YOUR TASK: Each line below containing the word "down" needs to be shown.

PROVIDED MATERIAL:
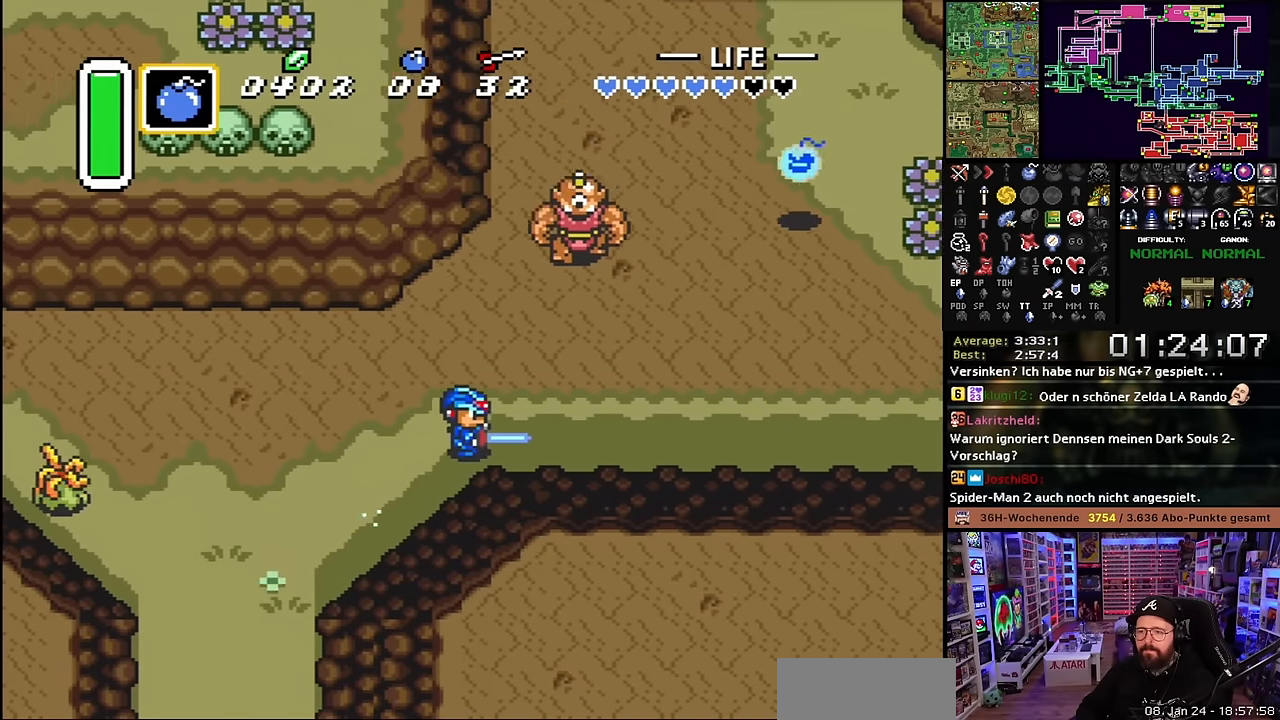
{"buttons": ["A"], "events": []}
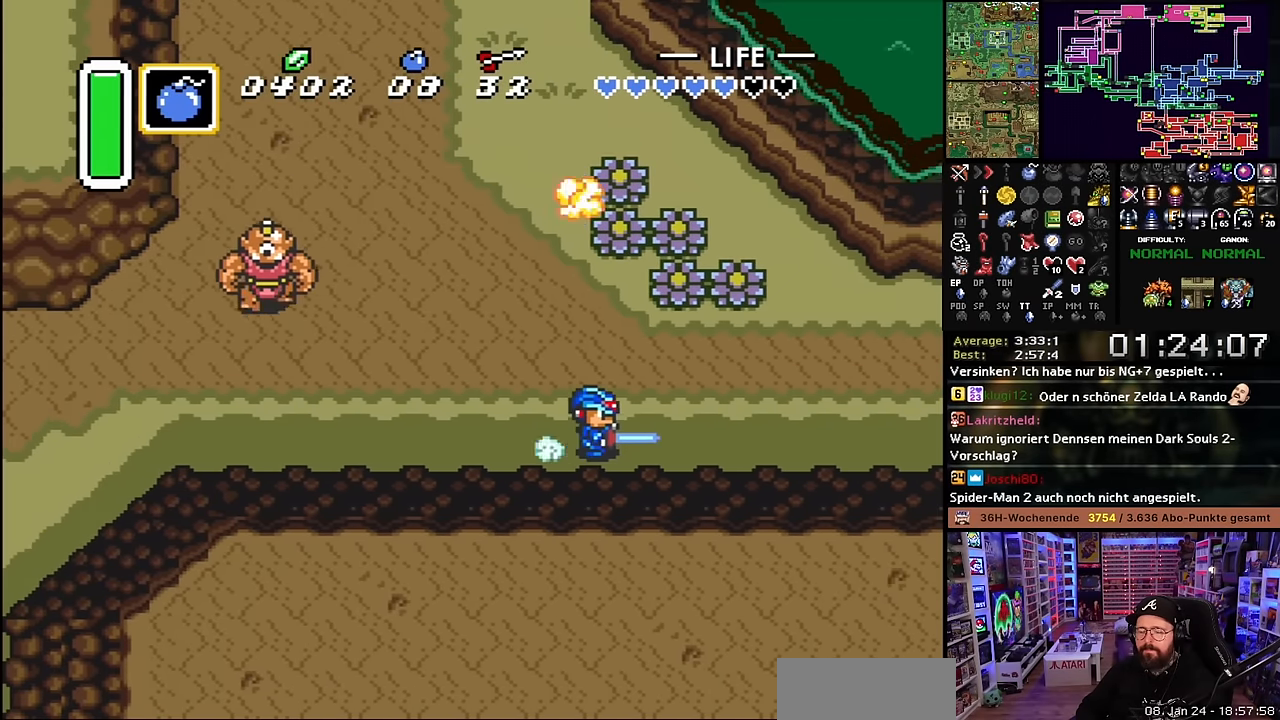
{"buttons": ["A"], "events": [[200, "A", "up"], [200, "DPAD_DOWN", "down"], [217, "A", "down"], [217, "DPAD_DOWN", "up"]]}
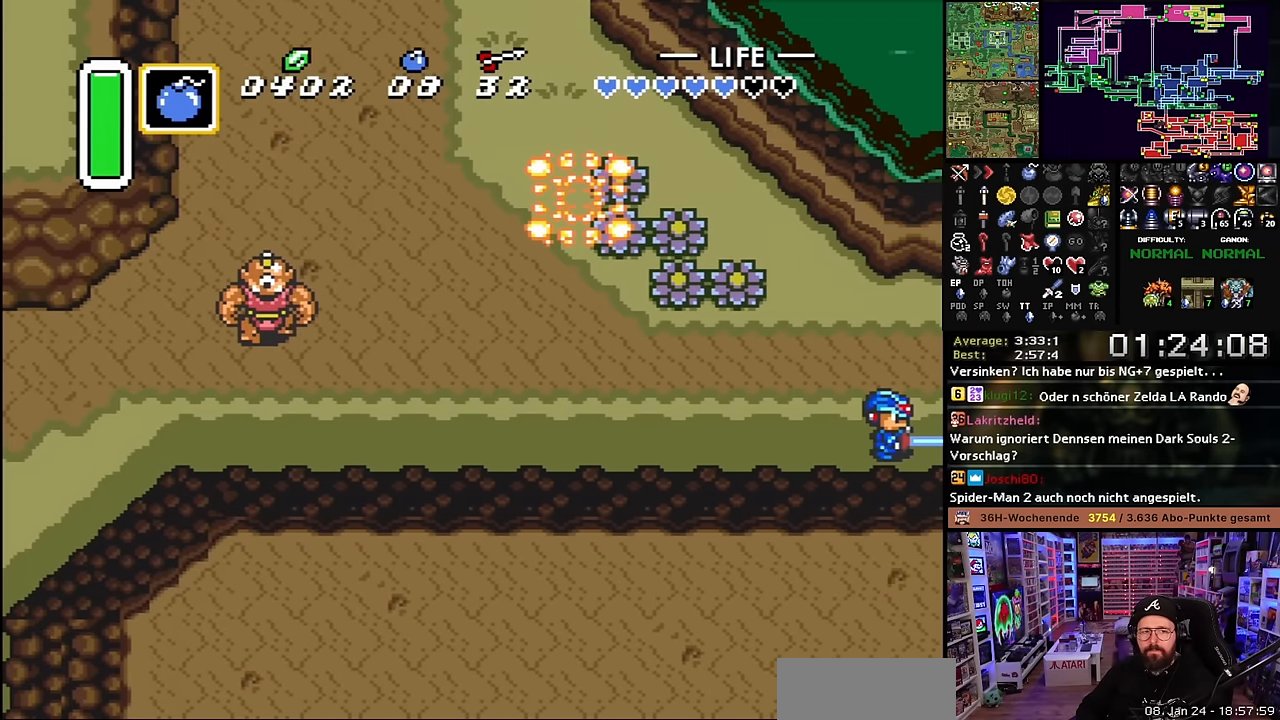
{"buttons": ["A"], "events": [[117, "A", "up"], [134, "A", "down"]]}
--
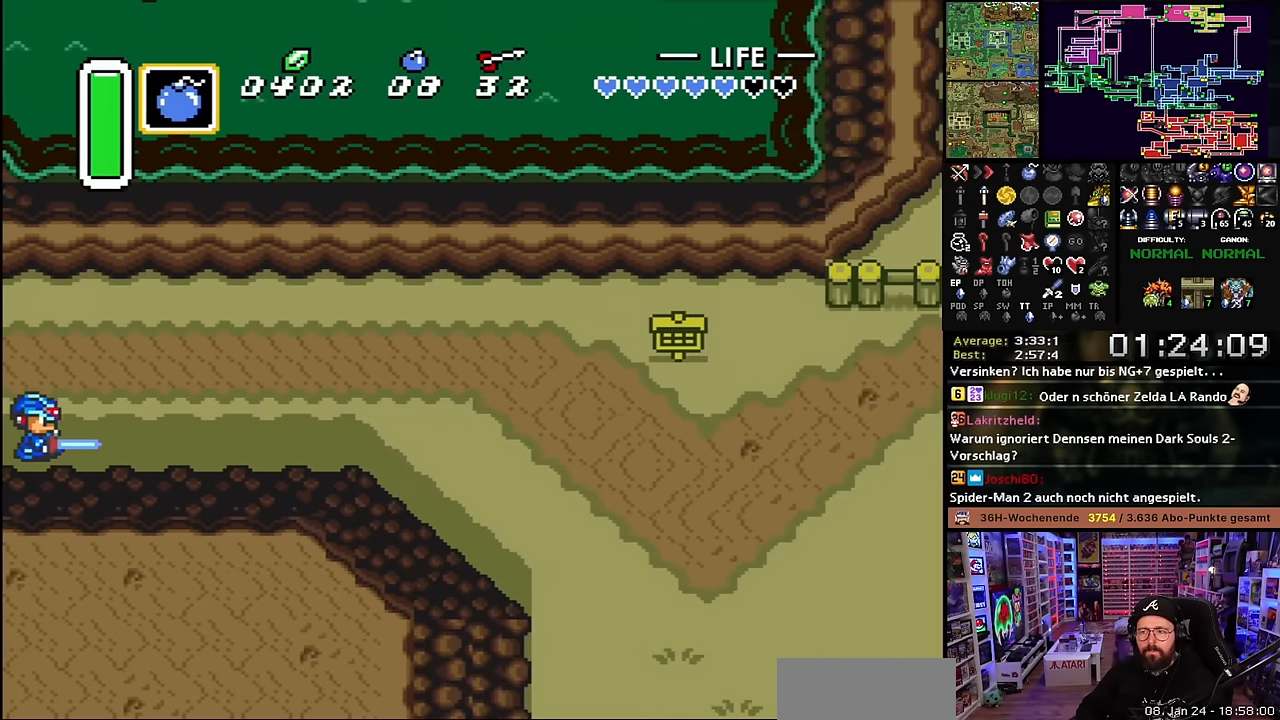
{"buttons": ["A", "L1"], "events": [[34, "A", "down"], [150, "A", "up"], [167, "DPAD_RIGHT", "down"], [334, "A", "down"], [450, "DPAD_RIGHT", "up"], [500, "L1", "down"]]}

ANSWER TO THE PROBLEM:
{"buttons": ["A"], "events": [[200, "A", "up"], [200, "DPAD_DOWN", "down"], [217, "A", "down"], [217, "DPAD_DOWN", "up"]]}
{"buttons": ["A"], "events": [[117, "A", "up"], [134, "A", "down"]]}
{"buttons": ["A", "L1"], "events": [[34, "A", "down"], [150, "A", "up"], [167, "DPAD_RIGHT", "down"], [334, "A", "down"], [450, "DPAD_RIGHT", "up"], [500, "L1", "down"]]}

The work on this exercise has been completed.